We recommend that code be compiled with optimization for performance enabled, which we believe currently achieves the best comparison; it is especially important that code compiled with -O0 not be compared between ABIs, due to current inefficiency in unoptimized CHERI code generation, eliminated with even basic optimization. With respect to -O1 and above, we are still coming to understand how some optimization passes should interact with capabilities (e.g., SROA, global merging, GVN, and others), and some optimisations are therefore presently inhibited.

One implication of using the hybrid ABI rather than baseline aarch64 is that library implementations of memory-copying routines that have been updated for capability tag propagation, such as memcpy(), will be capability-aware and use capability-based portions of the instruction set. This maximizes comparability in an area where there has not yet been substantial dynamic performance analysis and optimization, but with the limitation that hybrid code might be able to achieve better performance if it used highly optimized copying routines not yet available for CHERI-generated code. Another consideration is that the baseline Armv8.2-A architecture underlying Morello predates dedicated memory-copy instructions [WEI21]. If these new instructions were suitably adapted to handle CHERI alignment, tag propagation, and bounds enforcement, they would enable comparable hardware-based optimization for capability-enabled memory copying.

For the purposes of these measurements, which focus on userlevel performance, we have used the CheriBSD 22.12 hybrid kernel. Debugging features such as kernel invariants checking (INVARIANTS) and dynamic kernel lock order verification (WITNESS) are left enabled, but should not contribute significantly for these workloads. Userlevel malloc debugging is disabled. CheriBSD is compiled with -O2, including its system libraries.

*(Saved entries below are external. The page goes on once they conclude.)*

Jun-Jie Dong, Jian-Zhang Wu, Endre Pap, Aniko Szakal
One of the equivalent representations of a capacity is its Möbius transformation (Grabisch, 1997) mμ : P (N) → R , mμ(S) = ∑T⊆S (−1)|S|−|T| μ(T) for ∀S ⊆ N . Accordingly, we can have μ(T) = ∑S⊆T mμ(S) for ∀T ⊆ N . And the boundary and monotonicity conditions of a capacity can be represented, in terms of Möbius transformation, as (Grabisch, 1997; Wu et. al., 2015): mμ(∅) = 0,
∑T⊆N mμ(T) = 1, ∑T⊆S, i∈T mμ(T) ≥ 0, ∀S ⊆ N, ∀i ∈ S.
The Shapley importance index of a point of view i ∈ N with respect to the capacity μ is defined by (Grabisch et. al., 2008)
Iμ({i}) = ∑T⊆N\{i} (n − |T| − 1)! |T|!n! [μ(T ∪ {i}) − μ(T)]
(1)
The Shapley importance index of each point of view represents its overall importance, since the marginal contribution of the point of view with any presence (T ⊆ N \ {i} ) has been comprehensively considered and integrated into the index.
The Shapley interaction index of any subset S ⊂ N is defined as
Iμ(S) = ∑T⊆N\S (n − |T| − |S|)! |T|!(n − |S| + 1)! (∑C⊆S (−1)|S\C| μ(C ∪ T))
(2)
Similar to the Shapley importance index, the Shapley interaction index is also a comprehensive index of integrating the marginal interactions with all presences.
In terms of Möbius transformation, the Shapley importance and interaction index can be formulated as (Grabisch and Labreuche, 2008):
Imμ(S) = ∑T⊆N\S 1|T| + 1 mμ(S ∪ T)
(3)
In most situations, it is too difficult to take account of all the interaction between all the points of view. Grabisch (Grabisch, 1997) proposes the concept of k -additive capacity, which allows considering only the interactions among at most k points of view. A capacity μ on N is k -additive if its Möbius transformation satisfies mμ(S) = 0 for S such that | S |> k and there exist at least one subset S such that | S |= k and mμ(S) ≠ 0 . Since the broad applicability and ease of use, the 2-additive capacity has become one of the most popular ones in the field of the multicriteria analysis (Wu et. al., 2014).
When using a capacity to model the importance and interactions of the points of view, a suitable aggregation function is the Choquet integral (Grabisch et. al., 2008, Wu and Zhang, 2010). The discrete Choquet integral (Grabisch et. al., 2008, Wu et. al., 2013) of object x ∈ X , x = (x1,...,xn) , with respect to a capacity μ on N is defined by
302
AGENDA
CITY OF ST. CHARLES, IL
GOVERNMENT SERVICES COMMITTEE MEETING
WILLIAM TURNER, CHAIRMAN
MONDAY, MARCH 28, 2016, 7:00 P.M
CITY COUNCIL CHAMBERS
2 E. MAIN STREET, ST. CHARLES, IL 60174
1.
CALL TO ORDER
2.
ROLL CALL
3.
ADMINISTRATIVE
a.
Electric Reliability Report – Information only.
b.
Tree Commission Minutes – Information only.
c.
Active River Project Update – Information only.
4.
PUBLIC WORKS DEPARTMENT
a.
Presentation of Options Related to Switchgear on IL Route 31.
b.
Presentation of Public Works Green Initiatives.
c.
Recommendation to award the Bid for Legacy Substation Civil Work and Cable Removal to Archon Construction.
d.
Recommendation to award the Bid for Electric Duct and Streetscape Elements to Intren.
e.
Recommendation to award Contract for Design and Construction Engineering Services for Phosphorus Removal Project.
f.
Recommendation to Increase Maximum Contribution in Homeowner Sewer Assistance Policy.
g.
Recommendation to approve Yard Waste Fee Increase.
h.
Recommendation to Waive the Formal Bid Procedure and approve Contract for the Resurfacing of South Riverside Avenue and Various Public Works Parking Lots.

The SPECint benchmark suite is compiled with -O3. SPEC is statically linked in all presented results.

By default, CheriBSD 22.12 ships with unoptimized third-party libraries (compiled with -O0), to improve debugging in the initial release, and those would not be suitable for benchmarking; we intend to provide packages built with optimizations enabled in the future. SPECint does not have external software dependencies beyond those in the CheriBSD base system (e.g., libc, libunwind, libcxxrt, libm, and libgcc_s), and so our work is not affected. If we were dependent on third-party packages, as might be true of other benchmark suites, we would need to investigate optimization settings for those packages.


The FPGA setup used in these measurements does not implement thermal throttling.